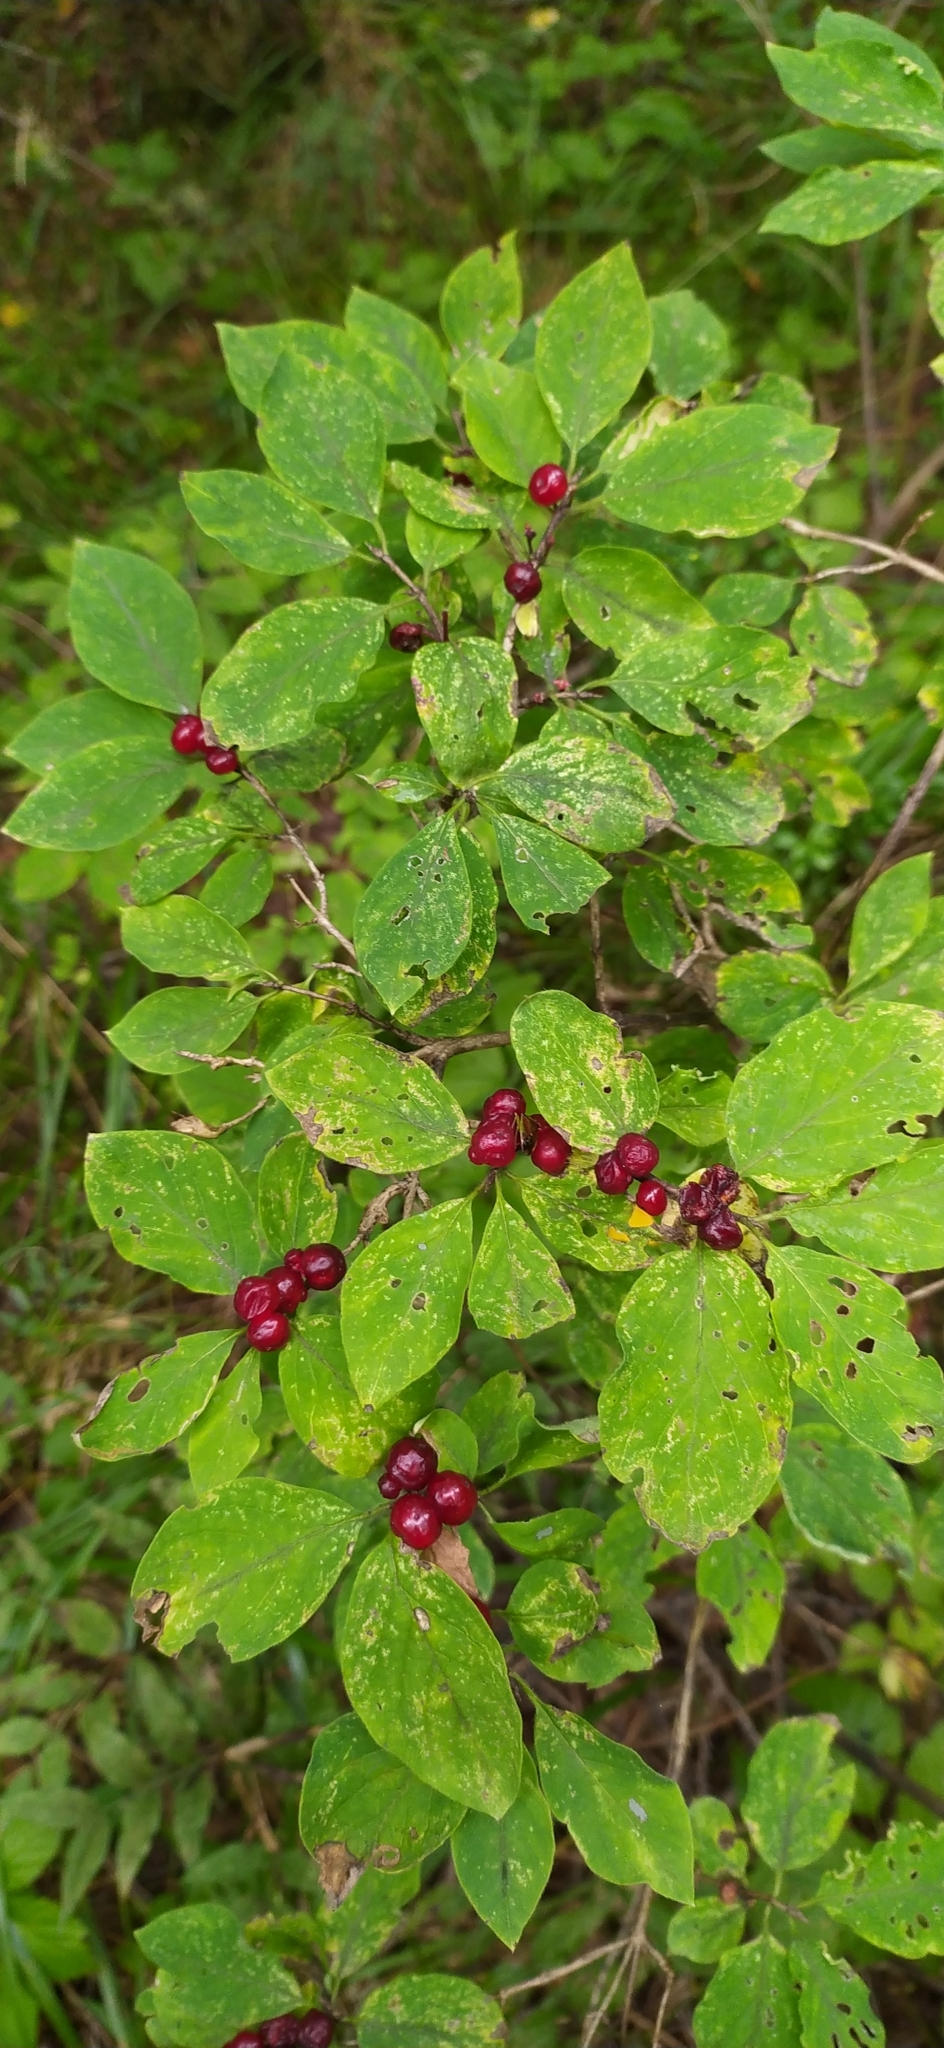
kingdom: Plantae
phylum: Tracheophyta
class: Magnoliopsida
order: Dipsacales
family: Caprifoliaceae
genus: Lonicera
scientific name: Lonicera xylosteum
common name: Fly honeysuckle
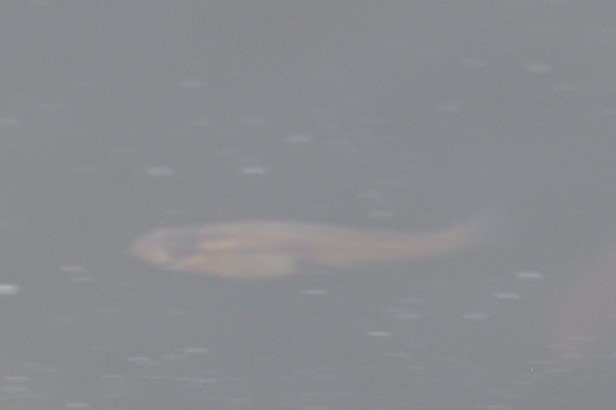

* YOUR OBJECTIVE *
Write out these rows again with "common name" switched to "everyday name" and everything else the same. Leave the pictures out.

* ANSWER FOR THIS EXERCISE *
kingdom: Plantae
phylum: Tracheophyta
class: Magnoliopsida
order: Dipsacales
family: Caprifoliaceae
genus: Lonicera
scientific name: Lonicera xylosteum
everyday name: Fly honeysuckle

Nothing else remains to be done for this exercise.